● Exercise objective: If a line in the records contains the string "balance", show that line.

● Exercise input:
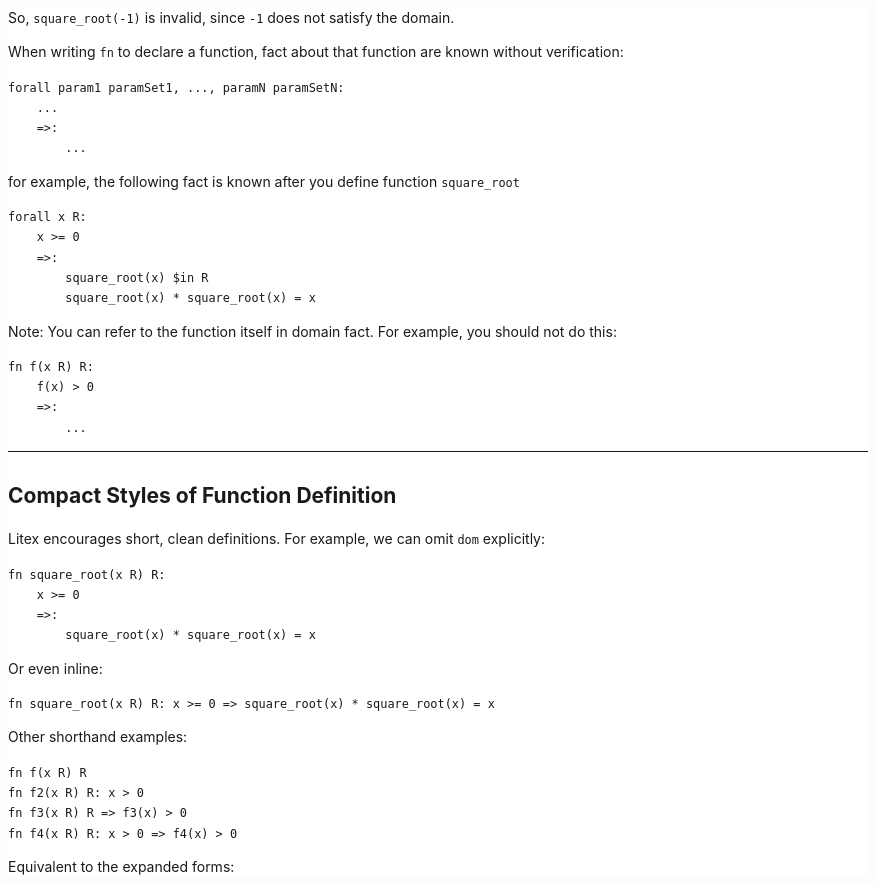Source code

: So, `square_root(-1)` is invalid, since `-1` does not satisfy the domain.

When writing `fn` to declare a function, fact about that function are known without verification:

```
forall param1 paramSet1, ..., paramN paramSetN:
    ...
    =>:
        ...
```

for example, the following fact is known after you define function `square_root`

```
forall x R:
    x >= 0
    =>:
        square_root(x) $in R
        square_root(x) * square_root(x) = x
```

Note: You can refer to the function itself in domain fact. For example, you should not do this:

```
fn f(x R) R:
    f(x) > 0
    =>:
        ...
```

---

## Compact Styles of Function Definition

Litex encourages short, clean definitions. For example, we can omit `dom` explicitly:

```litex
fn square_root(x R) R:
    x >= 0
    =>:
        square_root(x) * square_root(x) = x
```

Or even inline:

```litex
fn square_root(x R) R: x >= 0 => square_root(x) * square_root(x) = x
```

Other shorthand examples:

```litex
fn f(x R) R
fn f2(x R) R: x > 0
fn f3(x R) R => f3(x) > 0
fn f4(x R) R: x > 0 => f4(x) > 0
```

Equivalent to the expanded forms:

--

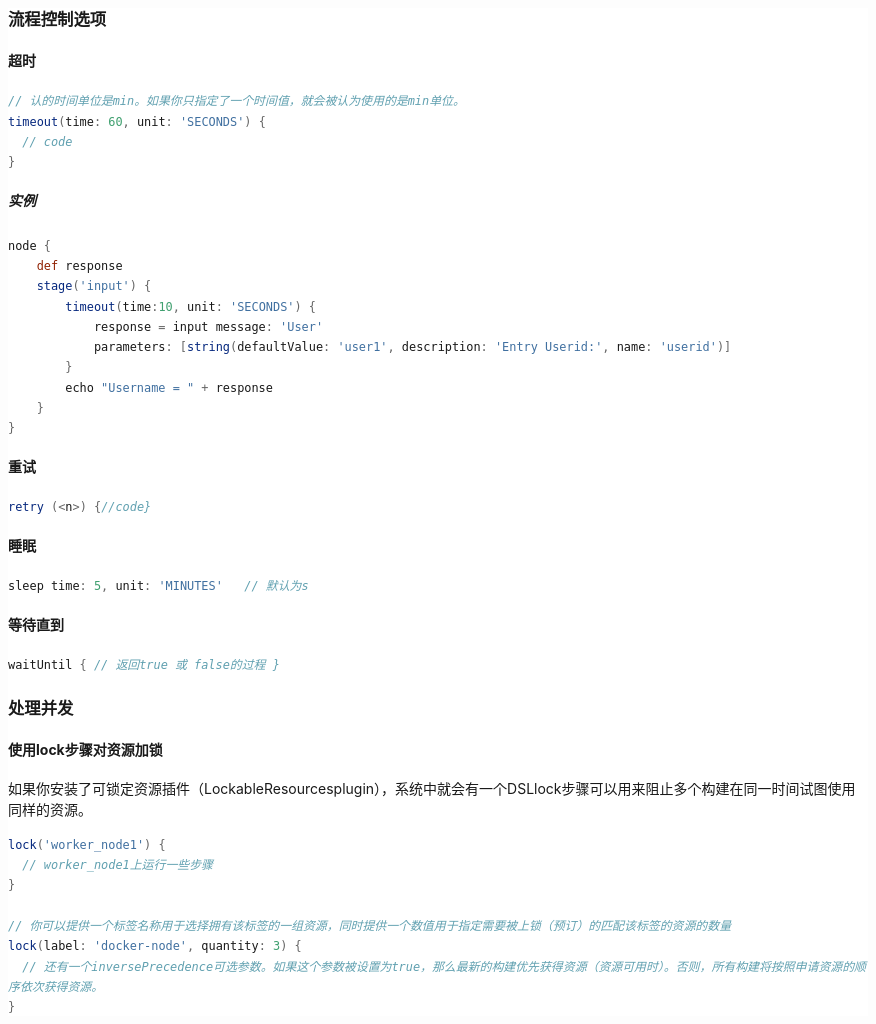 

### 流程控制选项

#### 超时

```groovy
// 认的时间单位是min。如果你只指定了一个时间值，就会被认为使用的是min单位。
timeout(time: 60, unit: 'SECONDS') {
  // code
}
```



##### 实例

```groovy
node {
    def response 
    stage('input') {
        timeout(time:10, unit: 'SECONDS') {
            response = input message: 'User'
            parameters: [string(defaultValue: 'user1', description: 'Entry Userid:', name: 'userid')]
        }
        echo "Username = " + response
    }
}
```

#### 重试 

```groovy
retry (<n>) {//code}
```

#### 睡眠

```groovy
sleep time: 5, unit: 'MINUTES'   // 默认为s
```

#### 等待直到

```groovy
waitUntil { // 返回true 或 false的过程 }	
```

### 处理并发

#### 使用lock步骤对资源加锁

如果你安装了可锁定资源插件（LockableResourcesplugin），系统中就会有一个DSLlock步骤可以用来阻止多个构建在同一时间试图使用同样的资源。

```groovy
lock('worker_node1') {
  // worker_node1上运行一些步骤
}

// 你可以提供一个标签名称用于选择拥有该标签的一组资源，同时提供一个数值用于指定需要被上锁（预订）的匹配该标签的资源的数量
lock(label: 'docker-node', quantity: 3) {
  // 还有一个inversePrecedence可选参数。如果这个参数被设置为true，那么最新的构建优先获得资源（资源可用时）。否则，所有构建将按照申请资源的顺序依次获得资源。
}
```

...

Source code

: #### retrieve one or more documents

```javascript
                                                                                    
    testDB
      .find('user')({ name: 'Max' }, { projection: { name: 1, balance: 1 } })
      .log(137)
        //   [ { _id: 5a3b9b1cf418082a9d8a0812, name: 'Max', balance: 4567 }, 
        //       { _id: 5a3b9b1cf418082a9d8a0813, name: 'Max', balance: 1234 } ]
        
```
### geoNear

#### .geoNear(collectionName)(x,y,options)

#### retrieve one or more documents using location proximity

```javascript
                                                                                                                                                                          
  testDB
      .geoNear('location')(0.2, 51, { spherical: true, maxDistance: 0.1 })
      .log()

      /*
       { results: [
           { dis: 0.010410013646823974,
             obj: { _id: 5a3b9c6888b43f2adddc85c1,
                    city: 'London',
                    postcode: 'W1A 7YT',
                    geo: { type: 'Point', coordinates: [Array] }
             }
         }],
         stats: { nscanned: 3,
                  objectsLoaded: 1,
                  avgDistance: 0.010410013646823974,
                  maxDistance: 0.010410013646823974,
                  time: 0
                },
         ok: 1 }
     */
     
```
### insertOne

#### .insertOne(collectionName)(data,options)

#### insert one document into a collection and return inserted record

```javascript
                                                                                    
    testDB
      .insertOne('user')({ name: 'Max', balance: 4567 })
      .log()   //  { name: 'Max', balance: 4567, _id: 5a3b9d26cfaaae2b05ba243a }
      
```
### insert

● Solution to this exercise:
      .find('user')({ name: 'Max' }, { projection: { name: 1, balance: 1 } })
        //   [ { _id: 5a3b9b1cf418082a9d8a0812, name: 'Max', balance: 4567 }, 
        //       { _id: 5a3b9b1cf418082a9d8a0813, name: 'Max', balance: 1234 } ]
      .insertOne('user')({ name: 'Max', balance: 4567 })
      .log()   //  { name: 'Max', balance: 4567, _id: 5a3b9d26cfaaae2b05ba243a }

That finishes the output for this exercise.